+++ Study material +++

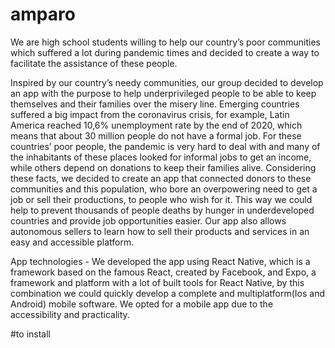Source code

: # amparo
We are high school students willing to help our country’s poor communities which suffered a lot during pandemic times and decided to create a way to facilitate the assistance of these people.

Inspired by our country’s needy communities, our group decided to develop an app with the purpose to help underprivileged people to be able to keep themselves and their families over the misery line.
Emerging countries suffered a big impact from the coronavirus crisis, for example, Latin America reached 10,6% unemployment rate by the end of 2020, which means that about 30 million people do not have a formal job.
For these countries’ poor people, the pandemic is very hard to deal with and many of the inhabitants of these places looked for informal jobs to get an income, while others depend on donations to keep their families alive.
Considering these facts, we decided to create an app that connected donors to these communities and this population, who bore an overpowering need to get a job or sell their productions, to people who wish for it.
This way we could help to prevent thousands of people deaths by hunger in underdeveloped countries and provide job opportunities easier. Our app also allows autonomous sellers to learn how to sell their products and services in an easy and accessible platform.

App technologies - We developed the app using React Native, which is a framework based on the famous React, created by Facebook, and Expo, a framework and platform with a lot of built tools for React Native, by this combination we could quickly develop a complete and multiplatform(Ios and Android) mobile software. We opted for a mobile app due to the accessibility and practicality.

#to install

+++

▶ **What needs to be done**: All entries, top to bottom, should be retyped exactly; the pictures should not be.

▶ **Expected answer**:
Source code

: # amparo
We are high school students willing to help our country’s poor communities which suffered a lot during pandemic times and decided to create a way to facilitate the assistance of these people.

Inspired by our country’s needy communities, our group decided to develop an app with the purpose to help underprivileged people to be able to keep themselves and their families over the misery line.
Emerging countries suffered a big impact from the coronavirus crisis, for example, Latin America reached 10,6% unemployment rate by the end of 2020, which means that about 30 million people do not have a formal job.
For these countries’ poor people, the pandemic is very hard to deal with and many of the inhabitants of these places looked for informal jobs to get an income, while others depend on donations to keep their families alive.
Considering these facts, we decided to create an app that connected donors to these communities and this population, who bore an overpowering need to get a job or sell their productions, to people who wish for it.
This way we could help to prevent thousands of people deaths by hunger in underdeveloped countries and provide job opportunities easier. Our app also allows autonomous sellers to learn how to sell their products and services in an easy and accessible platform.

App technologies - We developed the app using React Native, which is a framework based on the famous React, created by Facebook, and Expo, a framework and platform with a lot of built tools for React Native, by this combination we could quickly develop a complete and multiplatform(Ios and Android) mobile software. We opted for a mobile app due to the accessibility and practicality.

#to install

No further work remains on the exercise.